Stored data entries:

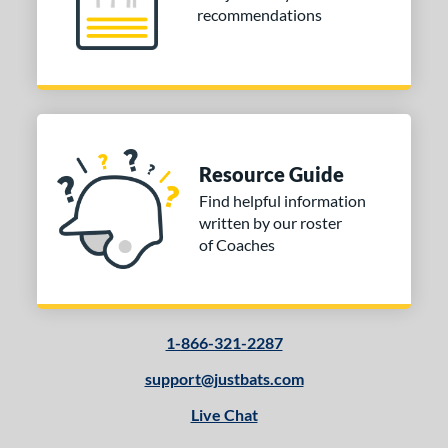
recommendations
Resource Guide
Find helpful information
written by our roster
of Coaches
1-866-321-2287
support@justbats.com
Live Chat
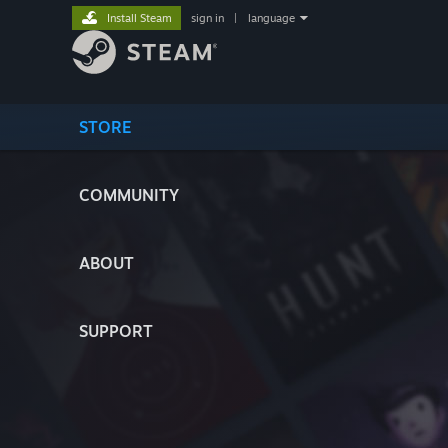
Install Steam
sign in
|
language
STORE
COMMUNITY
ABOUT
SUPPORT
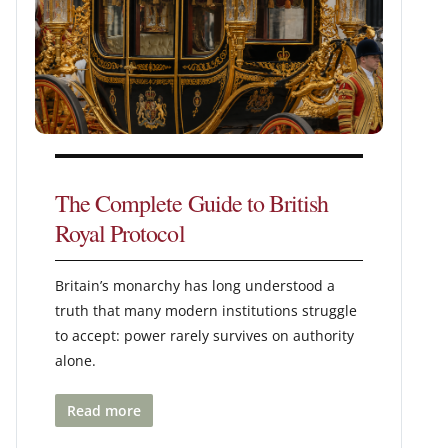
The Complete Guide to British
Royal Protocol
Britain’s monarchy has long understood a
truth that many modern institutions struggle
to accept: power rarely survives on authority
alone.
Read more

Instruction —
Reproduce the text of the listing with "Coaches" exchanged for "Experts" and all other wording left unchanged, omitting the pictures.

Solution to the exercise —
recommendations
Resource Guide
Find helpful information
written by our roster
of Experts
1-866-321-2287
support@justbats.com
Live Chat
Install Steam
sign in
|
language
STORE
COMMUNITY
ABOUT
SUPPORT
The Complete Guide to British
Royal Protocol
Britain’s monarchy has long understood a
truth that many modern institutions struggle
to accept: power rarely survives on authority
alone.
Read more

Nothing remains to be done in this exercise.